Guest Author: Bettina Wittneben, University of Oxford
The United Nations Climate Secretariat has acted on its threat – access to the Copenhagen climate summit will be restricted starting tomorrow. Observer organizations, such as my own, the University of Oxford, will be restricted in terms of how many participants can be allowed into the conference centre for the rest of the week. Forty thousand officially registered participants are being limited to a group of fifteen thousand participants who will actually be allowed access to the site of the historic climate negotiations. That means that many of the observer organizations can only bring in less than half of their delegates. The rest are to enjoy the day in Copenhagen city.
The UNFCCC secretariat has always prided itself in providing for a very public and transparent process. Many of the negotiations can be followed online in real time and all official documents are accessible to the public. The UN climate secretariat has over the years made an effort to save documents on accessible CDs, distribute brochures explaining the process and its mechanisms. This is the first time that observer organizations are told to stay outside of the process, at least partially, at a time when climate change is topping the agenda of so many diverse organizations across the globe.
The reasons are understandable. A conference centre can only hold so many bodies before provisions for personal health and security cannot be granted any longer. Nevertheless, this innovative move sends a clear, yet perhaps unintended message: Some people are in and some are left out.
Who is in, then? Of course, country delegations. After all, they are the ones negotiating any Copenhagen outcome. Or are they? It is up to each country to bring the people it deems important to have at a climate summit.
Extremely poor countries receive UN support to bring at least one delegate. Does that mean all country delegates are at the negotiating table? Absolutely not. Brazil, for example, brings several hundreds of delegates, many of whom are NGO or industry representatives. All acting in the interest of Brazil, certainly, but many in this group would not dare to ask for a seat at the negotiations. I talked to representatives from the Brazilian sugar cane biofuel industry who came as part of the Brazilian delegation – they thought COP was like an early Christmas treat for them! So many potential customers in one building!
Country delegations can also include advisors who do not even carry a passport to the respective country. As long as the government approves, they are in. Also, the governments in Copenhagen are not always democratically elected carrying the views and interests of the majority of their country’s people at heart. Governments more interested in backing a military regime or the ones run by corporate interests are more than welcome to attend the summit. Even countries who have over the past 17 years made no effort to ratify even the UN Convention on climate change will be attending the summit – such as the Vatican as the country of the Holy Sea.

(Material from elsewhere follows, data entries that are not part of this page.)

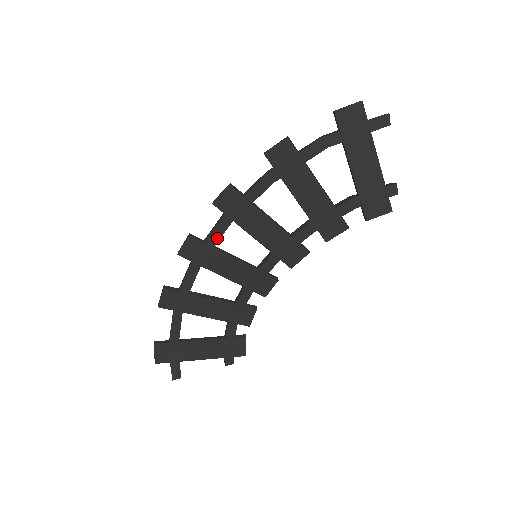
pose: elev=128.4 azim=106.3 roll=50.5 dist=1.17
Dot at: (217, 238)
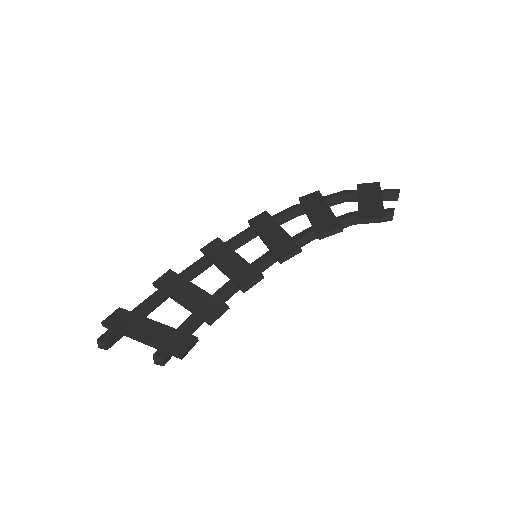
Dot at: (236, 240)
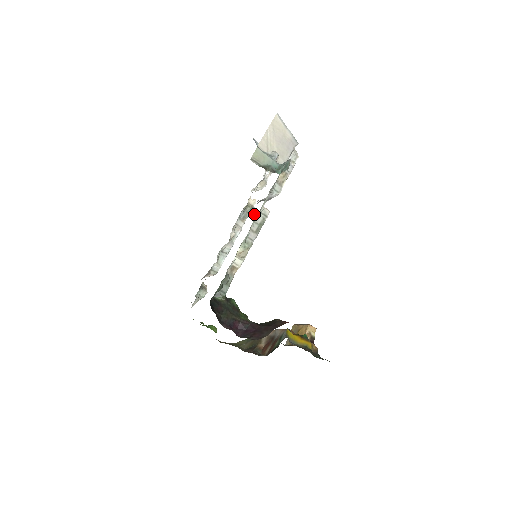
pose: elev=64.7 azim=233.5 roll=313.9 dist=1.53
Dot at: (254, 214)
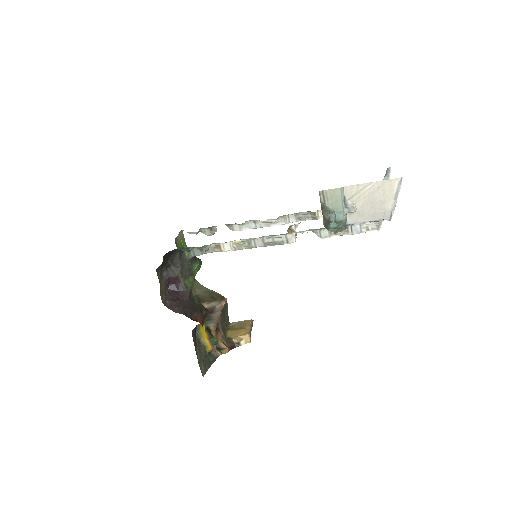
Dot at: (294, 228)
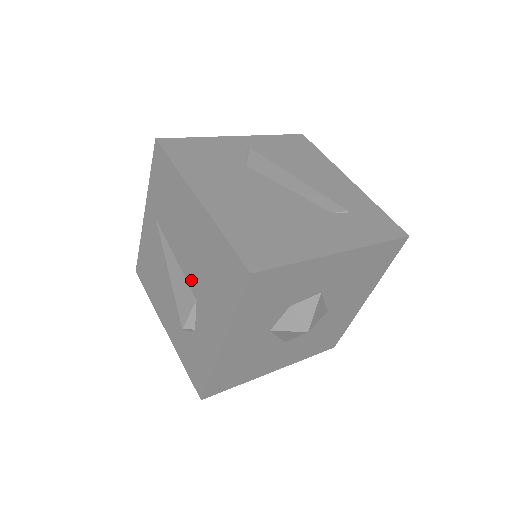
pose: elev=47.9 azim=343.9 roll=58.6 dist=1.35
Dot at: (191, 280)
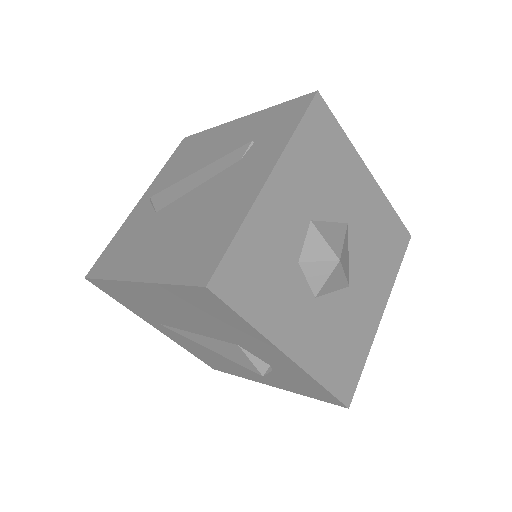
Dot at: (218, 337)
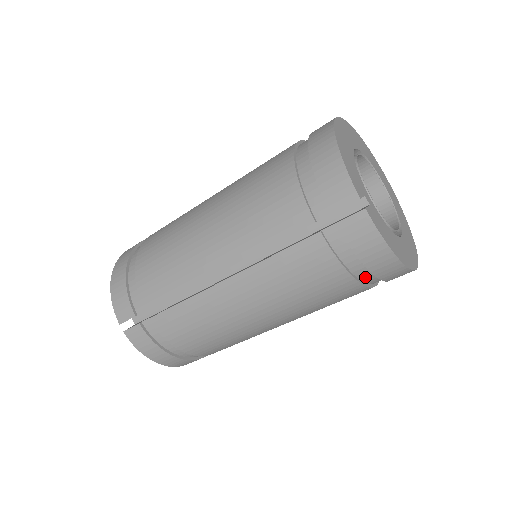
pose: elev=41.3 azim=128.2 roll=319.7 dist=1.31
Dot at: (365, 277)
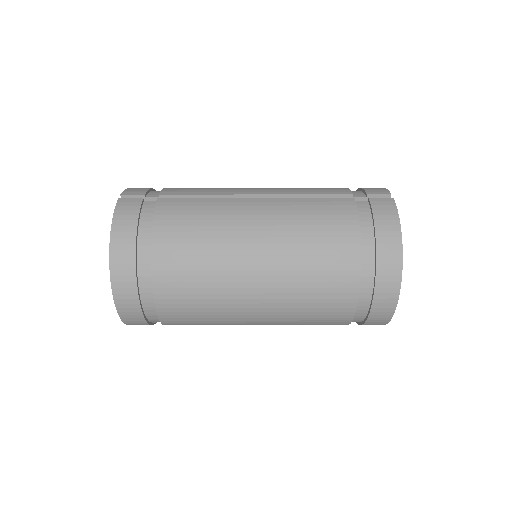
Dot at: (366, 254)
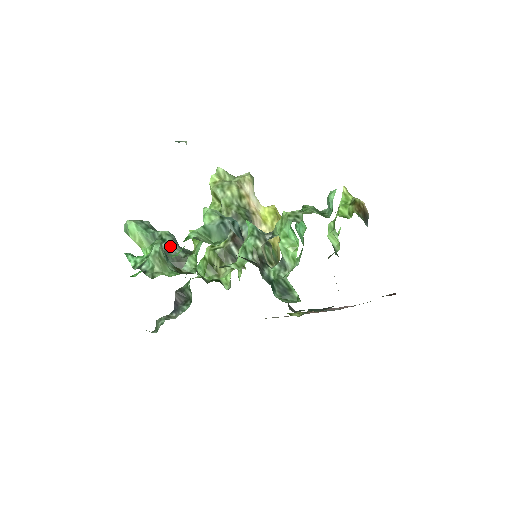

Who else is in? Intergovernmental organizations, such as the World Bank, and finally the registered observer organizations that now have been given restricted access. For the latter, the UN secretariat leaves it up to the focal point, the person in direct contact with the UN, to decide who can get in and who is left out. Now these organizations face difficult decisions. Do they allow the seasoned climate negotiation observer into the sacred halls of the conference, or the innovative newcomer with fresh ideas? Does the person on payroll get selected first or the one who put in the most personal effort to travel to Copenhagen?
Isn’t this matter a simile for our real struggles in climate change? On our planet in 2050, wrenched by the unpredictable climate change impacts that we can still prevent now, there will be people who are in and those who lose out. Like with the climate summit, it helps to have good contacts in government. That will help grant access to cherished resources, such as fresh water, or shelter from floods and storms. Like with the climate summit, it will be those in power who can decide who stays dry, fed, healthy and secure.
This year for the first time, issues of climate justice are being championed on the centre stage at the climate summit. Countries such as Tuvalu, the Maldives and Bangladesh are fed up of simply being set aside as the moral voice of the summit. They are angry and many people are angry with them.
These countries are still at the summit, but will they also gain access to Planet Earth in a few decades?
Climate justice is not only an issue across countries but also within countries. An increasing number of people will be living in fuel poverty in many Western countries. People may need to turn down the heat because a warm home cannot be afforded any longer when fuel prices increase. Living space is reduced when houses are flooded that are not insured. Small businesses cannot afford climate change adaptation measures.
Will keeping (part of) civil society out of the confines of the negotiations be successful? Grassroots organizations hammering out a Peoples’ Declaration on Climate Change at the alternative Klimaforum in Copenhagen may decide to ignore the UN’s cutting back of civil society participation and take matters into their own hands. Only broad participation across and within countries will allow for a just and effective climate treaty to emerge.